### Instructions for the task
Count how many lines in the entries below hold "Scrapbook". Only the number belongs in the answer.

(Data entries)
---+---
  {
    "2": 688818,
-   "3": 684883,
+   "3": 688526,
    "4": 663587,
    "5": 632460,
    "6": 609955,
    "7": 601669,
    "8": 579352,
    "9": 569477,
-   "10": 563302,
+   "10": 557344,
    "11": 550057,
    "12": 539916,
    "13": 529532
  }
---+---
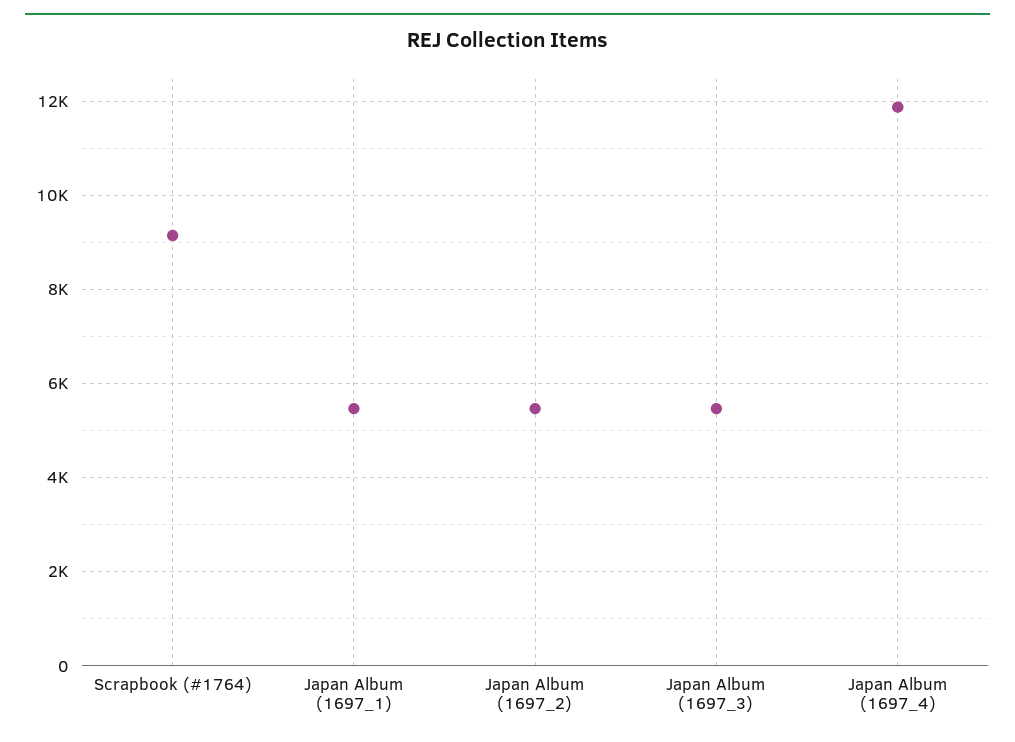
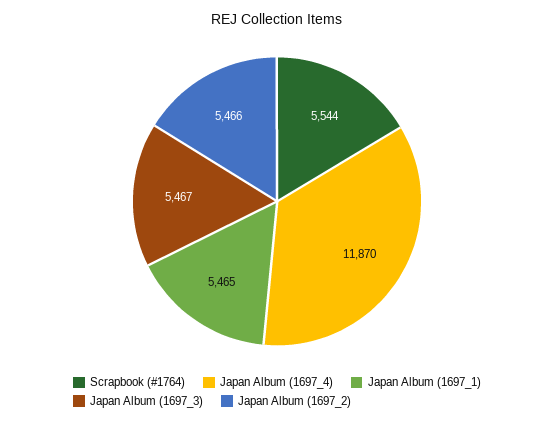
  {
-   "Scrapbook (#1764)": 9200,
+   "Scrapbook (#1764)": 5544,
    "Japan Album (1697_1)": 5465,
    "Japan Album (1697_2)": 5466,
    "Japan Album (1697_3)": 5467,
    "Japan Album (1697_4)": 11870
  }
---+---
### Answer to the exercise
2